--- Dataset extract ---
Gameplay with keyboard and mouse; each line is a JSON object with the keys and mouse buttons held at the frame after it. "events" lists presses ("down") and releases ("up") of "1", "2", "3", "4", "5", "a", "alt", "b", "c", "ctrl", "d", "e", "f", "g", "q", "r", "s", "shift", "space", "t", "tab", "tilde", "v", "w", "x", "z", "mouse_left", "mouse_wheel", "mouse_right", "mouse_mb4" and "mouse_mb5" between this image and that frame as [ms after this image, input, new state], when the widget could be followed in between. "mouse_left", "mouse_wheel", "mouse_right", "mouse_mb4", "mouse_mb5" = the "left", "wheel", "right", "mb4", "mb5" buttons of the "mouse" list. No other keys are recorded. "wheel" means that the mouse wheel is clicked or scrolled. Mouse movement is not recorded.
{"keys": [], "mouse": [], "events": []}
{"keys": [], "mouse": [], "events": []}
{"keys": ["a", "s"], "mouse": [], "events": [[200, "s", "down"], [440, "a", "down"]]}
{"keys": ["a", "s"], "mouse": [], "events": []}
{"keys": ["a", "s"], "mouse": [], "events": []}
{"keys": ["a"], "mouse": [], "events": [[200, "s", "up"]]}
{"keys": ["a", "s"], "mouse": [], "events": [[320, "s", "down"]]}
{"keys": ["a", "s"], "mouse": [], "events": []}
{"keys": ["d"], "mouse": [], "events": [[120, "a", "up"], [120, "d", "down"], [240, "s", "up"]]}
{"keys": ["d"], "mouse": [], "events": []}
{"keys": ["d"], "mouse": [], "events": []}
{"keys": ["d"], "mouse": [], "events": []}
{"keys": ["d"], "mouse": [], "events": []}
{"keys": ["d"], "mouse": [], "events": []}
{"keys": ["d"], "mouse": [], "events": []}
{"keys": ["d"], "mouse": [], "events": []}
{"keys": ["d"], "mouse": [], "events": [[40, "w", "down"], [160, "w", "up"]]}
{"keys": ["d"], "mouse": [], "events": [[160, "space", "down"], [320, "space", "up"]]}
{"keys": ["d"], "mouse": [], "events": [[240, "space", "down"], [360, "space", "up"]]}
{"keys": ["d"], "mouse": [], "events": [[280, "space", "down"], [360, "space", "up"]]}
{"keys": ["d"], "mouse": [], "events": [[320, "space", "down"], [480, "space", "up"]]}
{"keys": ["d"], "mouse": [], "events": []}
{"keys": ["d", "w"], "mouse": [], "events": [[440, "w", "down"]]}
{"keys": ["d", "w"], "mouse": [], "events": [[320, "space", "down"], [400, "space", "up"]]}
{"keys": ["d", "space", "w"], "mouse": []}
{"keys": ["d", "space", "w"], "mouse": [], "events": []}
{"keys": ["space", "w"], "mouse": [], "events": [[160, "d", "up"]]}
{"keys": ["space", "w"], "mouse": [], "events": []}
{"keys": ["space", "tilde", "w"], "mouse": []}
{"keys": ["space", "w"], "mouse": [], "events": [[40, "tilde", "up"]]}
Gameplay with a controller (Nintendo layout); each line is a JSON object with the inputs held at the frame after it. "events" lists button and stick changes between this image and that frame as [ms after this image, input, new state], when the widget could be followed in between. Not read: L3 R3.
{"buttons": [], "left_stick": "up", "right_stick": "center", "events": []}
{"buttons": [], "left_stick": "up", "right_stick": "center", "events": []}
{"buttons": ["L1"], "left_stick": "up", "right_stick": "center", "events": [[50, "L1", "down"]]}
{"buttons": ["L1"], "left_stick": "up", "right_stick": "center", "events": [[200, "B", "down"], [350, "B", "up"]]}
---
Exercise goal: Search the records for the string "image", and copy every line that holds it.

Written response:
Gameplay with keyboard and mouse; each line is a JSON object with the keys and mouse buttons held at the frame after it. "events" lists presses ("down") and releases ("up") of "1", "2", "3", "4", "5", "a", "alt", "b", "c", "ctrl", "d", "e", "f", "g", "q", "r", "s", "shift", "space", "t", "tab", "tilde", "v", "w", "x", "z", "mouse_left", "mouse_wheel", "mouse_right", "mouse_mb4" and "mouse_mb5" between this image and that frame as [ms after this image, input, new state], when the widget could be followed in between. "mouse_left", "mouse_wheel", "mouse_right", "mouse_mb4", "mouse_mb5" = the "left", "wheel", "right", "mb4", "mb5" buttons of the "mouse" list. No other keys are recorded. "wheel" means that the mouse wheel is clicked or scrolled. Mouse movement is not recorded.
Gameplay with a controller (Nintendo layout); each line is a JSON object with the inputs held at the frame after it. "events" lists button and stick changes between this image and that frame as [ms after this image, input, new state], when the widget could be followed in between. Not read: L3 R3.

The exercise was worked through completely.